As I’m writing this article, I’m looking at a financial statement from a very profitable dealer who “gets it” when it comes to focusing on service absorption and holding his service team accountable for their performance, just like he does with his sales team. Here are the results: He is averaging 115 retail units per month (new and used) at an average gross profit PRU of $2,058, which equals $235,660 in total departmental gross profit for the sales team.
His service and parts team produce an average of $246,721 per month in total departmental gross profit which, based on his average PRU of $2,058, is the equivalent of selling 120 units per month. I did not include the additional $85,000 in gross profit per month from his body shop, which is the equivalent of an additional 41 units per month.
I mentioned marketing and advertising earlier, so let’s look at this dealer’s advertising allocation. He’s not that good of an example for making my point because he spends 80 percent of his ad budget (about $25,000 a month) in sales advertising, and only about 20 percent in fixed operations. But wait, he redeemed himself a bit by spending 90 percent of his training budget (about $23,000 a month) in fixed operations training, and only 10 percent in the sales department.
You’re probably thinking “this guy is nuts.” He’s spending almost as much on training, as he is on advertising—how does that make any sense? In my world, it’s called 106 percent service absorption, and making a net profit of about $2 million a year, plus a nice salary and a dynamite boat. I wonder what would happen if he would just allocate another 10 percent of his advertising budget on fixed operations?
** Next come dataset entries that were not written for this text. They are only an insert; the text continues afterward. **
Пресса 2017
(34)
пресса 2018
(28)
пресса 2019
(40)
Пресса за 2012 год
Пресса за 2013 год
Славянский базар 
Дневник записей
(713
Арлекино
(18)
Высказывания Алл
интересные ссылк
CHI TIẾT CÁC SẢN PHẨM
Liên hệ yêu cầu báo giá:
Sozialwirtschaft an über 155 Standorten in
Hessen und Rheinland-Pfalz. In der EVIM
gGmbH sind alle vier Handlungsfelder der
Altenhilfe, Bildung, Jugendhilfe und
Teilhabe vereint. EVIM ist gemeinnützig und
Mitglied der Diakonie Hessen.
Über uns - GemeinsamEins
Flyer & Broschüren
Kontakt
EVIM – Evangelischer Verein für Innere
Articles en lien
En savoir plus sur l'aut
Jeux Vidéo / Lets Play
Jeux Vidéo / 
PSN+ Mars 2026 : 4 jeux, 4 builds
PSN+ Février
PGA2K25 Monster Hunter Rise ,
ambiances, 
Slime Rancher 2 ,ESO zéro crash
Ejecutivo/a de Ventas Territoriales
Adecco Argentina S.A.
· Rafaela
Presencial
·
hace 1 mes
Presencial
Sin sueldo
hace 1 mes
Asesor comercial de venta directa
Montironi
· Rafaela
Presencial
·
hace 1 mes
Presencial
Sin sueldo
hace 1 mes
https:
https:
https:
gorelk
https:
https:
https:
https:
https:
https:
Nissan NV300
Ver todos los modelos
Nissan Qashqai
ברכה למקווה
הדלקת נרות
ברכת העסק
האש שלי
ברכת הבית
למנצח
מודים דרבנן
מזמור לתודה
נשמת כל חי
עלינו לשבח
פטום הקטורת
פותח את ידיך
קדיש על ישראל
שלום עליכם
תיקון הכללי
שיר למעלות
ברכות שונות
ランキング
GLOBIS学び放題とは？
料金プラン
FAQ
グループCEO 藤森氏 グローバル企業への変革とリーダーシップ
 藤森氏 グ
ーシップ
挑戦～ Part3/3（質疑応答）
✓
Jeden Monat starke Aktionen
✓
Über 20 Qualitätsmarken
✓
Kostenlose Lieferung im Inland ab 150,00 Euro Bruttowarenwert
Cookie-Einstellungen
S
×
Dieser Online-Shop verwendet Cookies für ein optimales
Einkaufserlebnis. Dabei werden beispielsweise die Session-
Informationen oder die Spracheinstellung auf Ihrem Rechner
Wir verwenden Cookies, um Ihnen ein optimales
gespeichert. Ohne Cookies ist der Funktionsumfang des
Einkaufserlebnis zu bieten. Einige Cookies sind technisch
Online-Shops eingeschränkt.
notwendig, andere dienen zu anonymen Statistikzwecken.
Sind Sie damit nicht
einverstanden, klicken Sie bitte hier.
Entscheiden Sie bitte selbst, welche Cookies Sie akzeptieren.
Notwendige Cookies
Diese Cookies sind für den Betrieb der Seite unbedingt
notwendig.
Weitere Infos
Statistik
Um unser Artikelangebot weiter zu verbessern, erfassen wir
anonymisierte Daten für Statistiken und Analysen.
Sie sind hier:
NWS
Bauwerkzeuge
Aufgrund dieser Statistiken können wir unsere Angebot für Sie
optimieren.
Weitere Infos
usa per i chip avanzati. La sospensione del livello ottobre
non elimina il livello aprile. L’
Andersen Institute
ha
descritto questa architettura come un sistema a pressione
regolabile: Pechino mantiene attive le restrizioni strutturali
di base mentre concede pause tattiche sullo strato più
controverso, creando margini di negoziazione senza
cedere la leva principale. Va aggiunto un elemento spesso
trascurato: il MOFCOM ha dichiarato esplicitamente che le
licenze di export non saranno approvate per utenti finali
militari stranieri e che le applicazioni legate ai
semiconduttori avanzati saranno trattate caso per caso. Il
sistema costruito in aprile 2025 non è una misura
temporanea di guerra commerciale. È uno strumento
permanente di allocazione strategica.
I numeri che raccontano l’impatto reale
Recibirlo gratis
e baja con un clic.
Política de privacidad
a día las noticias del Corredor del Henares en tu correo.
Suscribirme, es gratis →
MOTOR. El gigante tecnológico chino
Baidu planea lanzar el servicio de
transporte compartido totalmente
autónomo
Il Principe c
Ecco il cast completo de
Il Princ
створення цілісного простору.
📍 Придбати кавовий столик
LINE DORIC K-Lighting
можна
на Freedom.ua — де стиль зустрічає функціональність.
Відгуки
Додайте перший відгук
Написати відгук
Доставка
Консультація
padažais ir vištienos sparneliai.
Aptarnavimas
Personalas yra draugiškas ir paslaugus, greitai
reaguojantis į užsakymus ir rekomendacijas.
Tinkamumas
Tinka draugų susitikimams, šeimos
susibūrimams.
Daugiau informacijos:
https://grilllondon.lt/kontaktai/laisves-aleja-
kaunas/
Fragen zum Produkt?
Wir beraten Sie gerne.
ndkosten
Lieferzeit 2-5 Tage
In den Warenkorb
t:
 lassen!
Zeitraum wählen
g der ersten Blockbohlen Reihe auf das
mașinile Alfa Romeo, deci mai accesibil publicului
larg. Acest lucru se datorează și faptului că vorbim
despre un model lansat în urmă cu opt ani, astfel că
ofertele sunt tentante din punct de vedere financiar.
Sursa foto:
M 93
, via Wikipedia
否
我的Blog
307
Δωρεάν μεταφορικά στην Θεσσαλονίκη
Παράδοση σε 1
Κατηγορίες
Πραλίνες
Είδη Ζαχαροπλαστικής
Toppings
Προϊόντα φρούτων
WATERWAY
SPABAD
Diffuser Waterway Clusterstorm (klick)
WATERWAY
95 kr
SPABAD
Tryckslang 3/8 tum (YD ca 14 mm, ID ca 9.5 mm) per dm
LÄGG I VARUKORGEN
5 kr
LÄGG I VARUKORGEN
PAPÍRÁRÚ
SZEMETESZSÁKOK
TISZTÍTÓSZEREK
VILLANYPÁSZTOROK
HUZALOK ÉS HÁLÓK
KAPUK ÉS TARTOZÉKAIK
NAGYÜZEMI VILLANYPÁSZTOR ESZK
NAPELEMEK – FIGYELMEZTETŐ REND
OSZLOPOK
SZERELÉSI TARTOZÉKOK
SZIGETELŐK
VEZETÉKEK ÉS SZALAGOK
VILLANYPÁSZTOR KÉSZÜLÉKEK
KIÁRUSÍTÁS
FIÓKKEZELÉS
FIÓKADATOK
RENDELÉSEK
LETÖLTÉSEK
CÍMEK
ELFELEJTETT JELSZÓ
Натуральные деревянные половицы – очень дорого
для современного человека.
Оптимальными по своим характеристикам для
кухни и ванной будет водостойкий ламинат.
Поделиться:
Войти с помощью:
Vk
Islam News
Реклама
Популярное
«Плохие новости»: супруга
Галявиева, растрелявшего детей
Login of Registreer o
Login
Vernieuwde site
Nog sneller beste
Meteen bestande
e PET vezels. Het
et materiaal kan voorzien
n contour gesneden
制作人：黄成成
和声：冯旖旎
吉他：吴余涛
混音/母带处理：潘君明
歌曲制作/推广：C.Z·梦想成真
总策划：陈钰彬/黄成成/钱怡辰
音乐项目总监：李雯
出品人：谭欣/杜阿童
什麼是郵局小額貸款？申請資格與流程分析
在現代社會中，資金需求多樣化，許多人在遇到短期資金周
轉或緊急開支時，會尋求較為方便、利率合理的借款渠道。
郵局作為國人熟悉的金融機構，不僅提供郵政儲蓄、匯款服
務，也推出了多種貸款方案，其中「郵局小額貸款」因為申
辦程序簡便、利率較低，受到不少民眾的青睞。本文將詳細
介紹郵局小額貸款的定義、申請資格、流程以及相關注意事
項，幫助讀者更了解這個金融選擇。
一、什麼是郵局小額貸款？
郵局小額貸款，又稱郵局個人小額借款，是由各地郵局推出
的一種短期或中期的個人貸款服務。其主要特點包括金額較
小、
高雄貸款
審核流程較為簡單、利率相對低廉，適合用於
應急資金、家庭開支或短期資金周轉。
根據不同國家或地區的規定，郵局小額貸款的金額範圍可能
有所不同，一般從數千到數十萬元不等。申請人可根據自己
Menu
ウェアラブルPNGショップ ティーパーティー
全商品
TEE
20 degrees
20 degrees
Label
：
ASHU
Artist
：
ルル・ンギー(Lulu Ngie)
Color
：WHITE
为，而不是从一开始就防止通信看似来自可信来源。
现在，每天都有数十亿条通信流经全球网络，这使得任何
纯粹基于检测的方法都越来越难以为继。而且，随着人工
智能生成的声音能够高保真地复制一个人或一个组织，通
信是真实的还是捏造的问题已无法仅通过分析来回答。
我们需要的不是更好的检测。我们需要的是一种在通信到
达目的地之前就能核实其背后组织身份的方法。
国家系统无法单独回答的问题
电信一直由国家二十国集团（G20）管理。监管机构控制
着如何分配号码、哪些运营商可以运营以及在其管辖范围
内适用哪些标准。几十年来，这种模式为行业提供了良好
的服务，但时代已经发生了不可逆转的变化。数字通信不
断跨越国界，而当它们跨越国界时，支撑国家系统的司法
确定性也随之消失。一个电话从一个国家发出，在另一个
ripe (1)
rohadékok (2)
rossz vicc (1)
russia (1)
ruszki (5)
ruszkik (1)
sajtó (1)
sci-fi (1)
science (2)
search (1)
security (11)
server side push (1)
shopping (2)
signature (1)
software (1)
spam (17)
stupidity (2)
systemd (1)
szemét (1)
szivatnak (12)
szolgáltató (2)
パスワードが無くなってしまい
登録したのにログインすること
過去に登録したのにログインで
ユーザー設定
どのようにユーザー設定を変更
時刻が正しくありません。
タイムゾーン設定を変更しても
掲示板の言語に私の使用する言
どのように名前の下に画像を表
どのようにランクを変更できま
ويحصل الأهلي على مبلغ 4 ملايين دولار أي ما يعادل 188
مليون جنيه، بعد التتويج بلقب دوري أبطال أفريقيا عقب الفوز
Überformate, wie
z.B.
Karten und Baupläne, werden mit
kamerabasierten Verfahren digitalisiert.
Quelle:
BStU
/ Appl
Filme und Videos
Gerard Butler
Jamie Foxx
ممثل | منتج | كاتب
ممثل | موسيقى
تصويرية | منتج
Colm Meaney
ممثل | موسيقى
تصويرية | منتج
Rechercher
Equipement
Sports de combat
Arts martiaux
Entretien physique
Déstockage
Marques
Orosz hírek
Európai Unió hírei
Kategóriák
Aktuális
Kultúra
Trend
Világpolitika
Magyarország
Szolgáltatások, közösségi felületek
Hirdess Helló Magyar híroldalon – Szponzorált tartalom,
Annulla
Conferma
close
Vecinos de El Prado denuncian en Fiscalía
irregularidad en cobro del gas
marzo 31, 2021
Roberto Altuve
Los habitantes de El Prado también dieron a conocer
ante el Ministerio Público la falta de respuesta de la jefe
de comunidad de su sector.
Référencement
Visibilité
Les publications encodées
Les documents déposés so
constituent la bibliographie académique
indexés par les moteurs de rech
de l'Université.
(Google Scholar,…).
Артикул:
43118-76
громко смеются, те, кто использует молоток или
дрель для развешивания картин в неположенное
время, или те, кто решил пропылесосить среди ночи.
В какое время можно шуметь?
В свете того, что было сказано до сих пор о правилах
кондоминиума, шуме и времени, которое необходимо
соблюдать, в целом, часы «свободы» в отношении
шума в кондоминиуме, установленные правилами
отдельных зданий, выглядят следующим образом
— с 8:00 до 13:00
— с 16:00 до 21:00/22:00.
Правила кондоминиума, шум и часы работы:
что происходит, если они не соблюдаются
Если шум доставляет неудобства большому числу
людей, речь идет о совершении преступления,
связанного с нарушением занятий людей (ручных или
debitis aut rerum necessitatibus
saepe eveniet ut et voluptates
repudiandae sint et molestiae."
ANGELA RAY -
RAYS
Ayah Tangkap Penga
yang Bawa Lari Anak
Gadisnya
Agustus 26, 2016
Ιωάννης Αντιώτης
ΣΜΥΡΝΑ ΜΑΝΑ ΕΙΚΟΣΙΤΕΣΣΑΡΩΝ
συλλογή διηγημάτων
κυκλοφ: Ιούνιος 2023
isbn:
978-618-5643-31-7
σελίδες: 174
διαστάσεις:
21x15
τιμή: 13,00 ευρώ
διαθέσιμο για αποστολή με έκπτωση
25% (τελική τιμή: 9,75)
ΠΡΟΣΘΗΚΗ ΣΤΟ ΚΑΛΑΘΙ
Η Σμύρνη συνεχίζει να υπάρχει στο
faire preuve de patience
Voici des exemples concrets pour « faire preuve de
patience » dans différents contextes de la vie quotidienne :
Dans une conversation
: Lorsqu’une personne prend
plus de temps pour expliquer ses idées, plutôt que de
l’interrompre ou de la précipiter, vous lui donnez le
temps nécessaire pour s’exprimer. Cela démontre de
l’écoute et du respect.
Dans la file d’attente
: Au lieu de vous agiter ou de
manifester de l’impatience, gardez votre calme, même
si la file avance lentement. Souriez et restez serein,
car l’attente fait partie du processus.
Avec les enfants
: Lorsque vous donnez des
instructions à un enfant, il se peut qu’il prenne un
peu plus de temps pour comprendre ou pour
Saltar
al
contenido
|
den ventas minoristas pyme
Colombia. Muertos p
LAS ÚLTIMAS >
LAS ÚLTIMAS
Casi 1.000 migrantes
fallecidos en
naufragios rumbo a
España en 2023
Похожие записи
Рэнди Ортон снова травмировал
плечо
I’ll let you do the math.
Now, you can see what my point is, right? Give your service director the support and attention that he or she needs (including training) to become a top performer. Measure their performance and hold them accountable for it daily, just like you would the general sales manager. You just might see your service absorption start to climb towards 100 percent.
This strategy will aid in making your dealership recession-proof. It doesn’t matter what the price of gasoline is or what the interest rates are because there will always be opportunities for improvement in dealing with the retail service customer. Your service director must be the leader for your service team. Starting today, you might want to get serious about service.